Pull out the lines below verbatim, starting with the line containing "country: Austria" and going on through the line containing "name author: Decne.", both included.
● ● ● ● ●
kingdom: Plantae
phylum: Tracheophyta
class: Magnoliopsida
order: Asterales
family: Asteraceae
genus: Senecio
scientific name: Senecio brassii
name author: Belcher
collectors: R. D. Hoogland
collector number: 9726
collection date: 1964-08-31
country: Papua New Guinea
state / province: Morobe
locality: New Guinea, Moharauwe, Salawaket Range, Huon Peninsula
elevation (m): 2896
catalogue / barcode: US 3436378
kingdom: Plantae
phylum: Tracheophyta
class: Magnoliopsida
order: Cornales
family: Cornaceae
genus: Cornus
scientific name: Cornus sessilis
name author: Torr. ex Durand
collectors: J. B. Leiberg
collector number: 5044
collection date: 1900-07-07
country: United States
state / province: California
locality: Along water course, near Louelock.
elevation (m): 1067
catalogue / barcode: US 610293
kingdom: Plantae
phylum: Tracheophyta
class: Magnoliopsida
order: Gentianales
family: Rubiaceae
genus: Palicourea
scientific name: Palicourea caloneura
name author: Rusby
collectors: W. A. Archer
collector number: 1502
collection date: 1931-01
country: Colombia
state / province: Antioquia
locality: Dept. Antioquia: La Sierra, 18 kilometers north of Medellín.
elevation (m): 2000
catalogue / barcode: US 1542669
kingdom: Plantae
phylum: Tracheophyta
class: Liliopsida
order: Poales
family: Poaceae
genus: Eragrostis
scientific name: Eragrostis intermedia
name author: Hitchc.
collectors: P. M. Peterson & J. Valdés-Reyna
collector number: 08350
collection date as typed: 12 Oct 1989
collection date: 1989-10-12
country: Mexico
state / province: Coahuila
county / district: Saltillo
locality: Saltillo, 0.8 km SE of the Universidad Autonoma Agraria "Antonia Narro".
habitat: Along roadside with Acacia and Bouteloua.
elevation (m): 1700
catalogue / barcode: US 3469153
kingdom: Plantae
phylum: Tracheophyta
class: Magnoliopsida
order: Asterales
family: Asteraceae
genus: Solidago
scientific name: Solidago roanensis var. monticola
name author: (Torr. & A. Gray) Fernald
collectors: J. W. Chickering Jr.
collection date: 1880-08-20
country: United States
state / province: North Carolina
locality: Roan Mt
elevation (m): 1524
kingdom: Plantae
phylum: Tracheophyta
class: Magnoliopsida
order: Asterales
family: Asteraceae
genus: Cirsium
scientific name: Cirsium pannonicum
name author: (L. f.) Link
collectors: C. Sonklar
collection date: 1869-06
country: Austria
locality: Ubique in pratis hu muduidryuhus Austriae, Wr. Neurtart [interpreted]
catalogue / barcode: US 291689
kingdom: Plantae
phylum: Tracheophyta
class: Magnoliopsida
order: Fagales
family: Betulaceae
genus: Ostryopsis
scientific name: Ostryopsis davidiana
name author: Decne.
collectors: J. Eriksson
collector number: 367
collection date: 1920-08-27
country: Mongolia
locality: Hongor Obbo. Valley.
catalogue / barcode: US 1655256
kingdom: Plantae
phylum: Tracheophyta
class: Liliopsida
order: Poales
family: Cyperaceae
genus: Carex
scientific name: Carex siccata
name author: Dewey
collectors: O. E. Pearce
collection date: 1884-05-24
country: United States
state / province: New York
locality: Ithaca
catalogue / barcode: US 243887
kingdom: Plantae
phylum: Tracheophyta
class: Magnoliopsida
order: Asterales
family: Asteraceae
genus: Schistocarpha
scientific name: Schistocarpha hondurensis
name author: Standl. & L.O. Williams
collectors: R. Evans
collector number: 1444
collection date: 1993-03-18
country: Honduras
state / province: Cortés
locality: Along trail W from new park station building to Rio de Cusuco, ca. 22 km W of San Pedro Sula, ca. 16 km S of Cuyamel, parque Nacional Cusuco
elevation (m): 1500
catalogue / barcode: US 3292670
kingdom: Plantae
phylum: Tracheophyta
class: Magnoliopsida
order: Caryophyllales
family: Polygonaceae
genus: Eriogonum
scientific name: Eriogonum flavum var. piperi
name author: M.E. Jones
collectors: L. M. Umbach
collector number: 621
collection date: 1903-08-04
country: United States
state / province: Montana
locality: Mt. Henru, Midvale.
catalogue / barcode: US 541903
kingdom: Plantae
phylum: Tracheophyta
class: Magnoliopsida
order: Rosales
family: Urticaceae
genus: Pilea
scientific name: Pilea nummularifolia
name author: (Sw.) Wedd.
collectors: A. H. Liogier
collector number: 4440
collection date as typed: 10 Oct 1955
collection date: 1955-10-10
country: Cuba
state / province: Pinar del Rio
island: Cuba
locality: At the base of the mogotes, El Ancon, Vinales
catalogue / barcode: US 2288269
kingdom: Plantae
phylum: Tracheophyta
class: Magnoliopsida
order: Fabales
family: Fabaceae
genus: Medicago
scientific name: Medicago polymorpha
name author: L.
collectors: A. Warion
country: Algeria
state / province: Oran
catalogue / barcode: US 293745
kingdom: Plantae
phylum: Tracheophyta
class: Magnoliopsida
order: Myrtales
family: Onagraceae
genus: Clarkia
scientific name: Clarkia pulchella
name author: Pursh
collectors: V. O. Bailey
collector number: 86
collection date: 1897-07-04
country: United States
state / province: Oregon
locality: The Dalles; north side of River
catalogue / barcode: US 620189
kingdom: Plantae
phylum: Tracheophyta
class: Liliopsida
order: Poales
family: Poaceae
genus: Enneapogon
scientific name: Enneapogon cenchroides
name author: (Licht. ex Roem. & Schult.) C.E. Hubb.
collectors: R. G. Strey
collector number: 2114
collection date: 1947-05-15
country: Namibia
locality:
● ● ● ● ●
■ THE OUTPUT:
country: Austria
locality: Ubique in pratis hu muduidryuhus Austriae, Wr. Neurtart [interpreted]
catalogue / barcode: US 291689
kingdom: Plantae
phylum: Tracheophyta
class: Magnoliopsida
order: Fagales
family: Betulaceae
genus: Ostryopsis
scientific name: Ostryopsis davidiana
name author: Decne.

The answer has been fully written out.